Madison Township Public Works crews will have more time to devote to road work instead of spending time mowing delinquent properties, following approval of a trio of external contracts.

During the Madison Township trustees’ April 2 meeting, the trustees approved three contracts with Trippier Landscape and Snow Removal to maintain township cemeteries, bi-weekly mowing of township-owned vacant lots, and mowing nuisance properties.

“They can do it cheaper than us,” said Public Works Superintendent Dave Watkins, “and rather than have two of my guys—which is half my crew—spend one whole day a week mowing properties.”

The contract for mowing five cemeteries under township control is not to exceed $7,350 for 2019 and the cost for bi-weekly mowing of five township-owned vacant lots is $35 per occurrence over the same period of time.

Mowing of nuisance properties will cost $40 per man hour, but the township will continue to bill the property owner at the rate of $300 per hour. While the township paid for cemetery mowing services before, this is the first time contracts were approved for nuisance and vacant lot mowing.

They were previously covered by public works employees and squeezed in between regular duties.

“We assessed 30 hours of mowing on nuisance properties last year,” said Madison Township Administrator Susan Brobst, who added funding for the contracts will come out of the general fund, not out of the public works budget.

The trustees also approved a $22,500 contract with G & G Cement for curb/driveway approach replacement on Reinbeau Court, Claretta Road, Torwood Road, Torwood Court, and Wymore Place.

“There are a lot of small sections,” said Watkins. “The biggest section is about 300 feet on Reinbeau and 16 to 20 driveways are involved.”
Letters will be sent to property owners notifying them of upcoming work. Watkins expected the project to start construction within two to three weeks.
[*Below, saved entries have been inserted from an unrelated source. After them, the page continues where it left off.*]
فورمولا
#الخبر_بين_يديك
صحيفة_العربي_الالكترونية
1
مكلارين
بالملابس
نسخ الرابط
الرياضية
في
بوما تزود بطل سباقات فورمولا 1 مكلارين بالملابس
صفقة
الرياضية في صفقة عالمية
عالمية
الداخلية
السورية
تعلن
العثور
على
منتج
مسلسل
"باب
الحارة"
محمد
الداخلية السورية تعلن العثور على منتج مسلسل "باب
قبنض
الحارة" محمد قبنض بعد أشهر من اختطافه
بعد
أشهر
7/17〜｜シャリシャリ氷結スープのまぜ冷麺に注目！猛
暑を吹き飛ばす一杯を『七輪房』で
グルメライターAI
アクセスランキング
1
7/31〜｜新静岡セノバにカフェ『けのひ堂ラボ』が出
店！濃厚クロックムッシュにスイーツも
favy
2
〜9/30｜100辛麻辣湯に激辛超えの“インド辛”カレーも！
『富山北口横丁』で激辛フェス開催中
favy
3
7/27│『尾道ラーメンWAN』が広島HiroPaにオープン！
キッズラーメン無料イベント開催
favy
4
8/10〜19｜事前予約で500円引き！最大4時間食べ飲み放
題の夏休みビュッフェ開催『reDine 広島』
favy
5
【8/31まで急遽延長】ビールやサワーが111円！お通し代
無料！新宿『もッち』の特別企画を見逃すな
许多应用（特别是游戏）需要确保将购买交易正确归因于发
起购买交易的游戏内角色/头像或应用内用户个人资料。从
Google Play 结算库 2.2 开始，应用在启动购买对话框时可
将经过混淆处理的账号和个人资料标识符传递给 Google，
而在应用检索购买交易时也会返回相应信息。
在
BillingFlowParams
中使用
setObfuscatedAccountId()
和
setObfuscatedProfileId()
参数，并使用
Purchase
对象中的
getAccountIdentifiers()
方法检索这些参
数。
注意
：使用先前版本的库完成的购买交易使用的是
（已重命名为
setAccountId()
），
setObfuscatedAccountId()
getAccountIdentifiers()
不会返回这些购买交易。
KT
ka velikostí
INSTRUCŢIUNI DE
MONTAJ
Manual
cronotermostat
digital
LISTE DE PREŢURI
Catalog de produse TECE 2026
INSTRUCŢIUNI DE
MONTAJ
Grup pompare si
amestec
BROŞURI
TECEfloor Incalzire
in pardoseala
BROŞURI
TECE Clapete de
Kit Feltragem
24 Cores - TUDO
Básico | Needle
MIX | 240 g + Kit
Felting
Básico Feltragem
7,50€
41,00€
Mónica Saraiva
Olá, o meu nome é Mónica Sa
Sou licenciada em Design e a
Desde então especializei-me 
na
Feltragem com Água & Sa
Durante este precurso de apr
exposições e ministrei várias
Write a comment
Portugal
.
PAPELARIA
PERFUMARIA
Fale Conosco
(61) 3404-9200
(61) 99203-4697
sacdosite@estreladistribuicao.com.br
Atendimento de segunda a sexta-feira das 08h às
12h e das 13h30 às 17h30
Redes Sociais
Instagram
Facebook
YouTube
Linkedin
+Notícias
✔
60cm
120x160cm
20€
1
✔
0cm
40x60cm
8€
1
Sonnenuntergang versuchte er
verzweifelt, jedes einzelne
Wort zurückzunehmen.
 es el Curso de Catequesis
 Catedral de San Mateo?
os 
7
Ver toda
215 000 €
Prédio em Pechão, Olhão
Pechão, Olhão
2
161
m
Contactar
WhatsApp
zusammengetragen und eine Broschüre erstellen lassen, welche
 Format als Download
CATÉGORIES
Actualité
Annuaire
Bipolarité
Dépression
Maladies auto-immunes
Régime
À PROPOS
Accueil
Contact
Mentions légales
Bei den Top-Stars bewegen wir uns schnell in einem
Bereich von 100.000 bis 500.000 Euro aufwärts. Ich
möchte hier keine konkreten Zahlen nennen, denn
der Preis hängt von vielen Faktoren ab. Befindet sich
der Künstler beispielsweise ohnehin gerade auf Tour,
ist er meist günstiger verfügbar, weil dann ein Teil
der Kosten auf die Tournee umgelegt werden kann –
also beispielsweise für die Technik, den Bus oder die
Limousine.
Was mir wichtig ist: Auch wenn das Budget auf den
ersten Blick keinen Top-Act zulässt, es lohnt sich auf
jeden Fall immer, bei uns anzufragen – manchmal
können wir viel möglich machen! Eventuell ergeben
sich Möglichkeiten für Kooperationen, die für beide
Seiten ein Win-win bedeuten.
Trustee questions Groveport Madison

Trustee John Kershner questioned what could happen to Groveport Madison Schools’ properties in the township if the district’s levy/bond issue passes May 7 and the existing school buildings are demolished.

“What becomes of these school properties?” asked Kershner. “Will they be abandoned? Who will maintain the land once the buildings are torn down? Who would want to purchase these sites and what might go in there? These are concerns.”
Kershner also expressed concerns regarding the potential wear and tear and environmental impact that possible increased school bus traffic would have on township roads if the levy/bond issue passes.

Trash district contract

The go-ahead was given to the Solid Waste Authority of Central Ohio to prepare and complete bid documents on behalf of the township for the trash district contract in the unincorporated portion of the township.

The current contract with Local Waste expires in five months. Services include recycling, yard waste, and solid waste. Brobst expects the new contract will include rate changes.

“We need to go out for bid because our contract is up in August,” Brobst said. “Local Waste is not offering an extension. All costs to prepare the bid documents and execute the contract will be at no cost to the township. SWACO will pick up the cost of seeing this through.”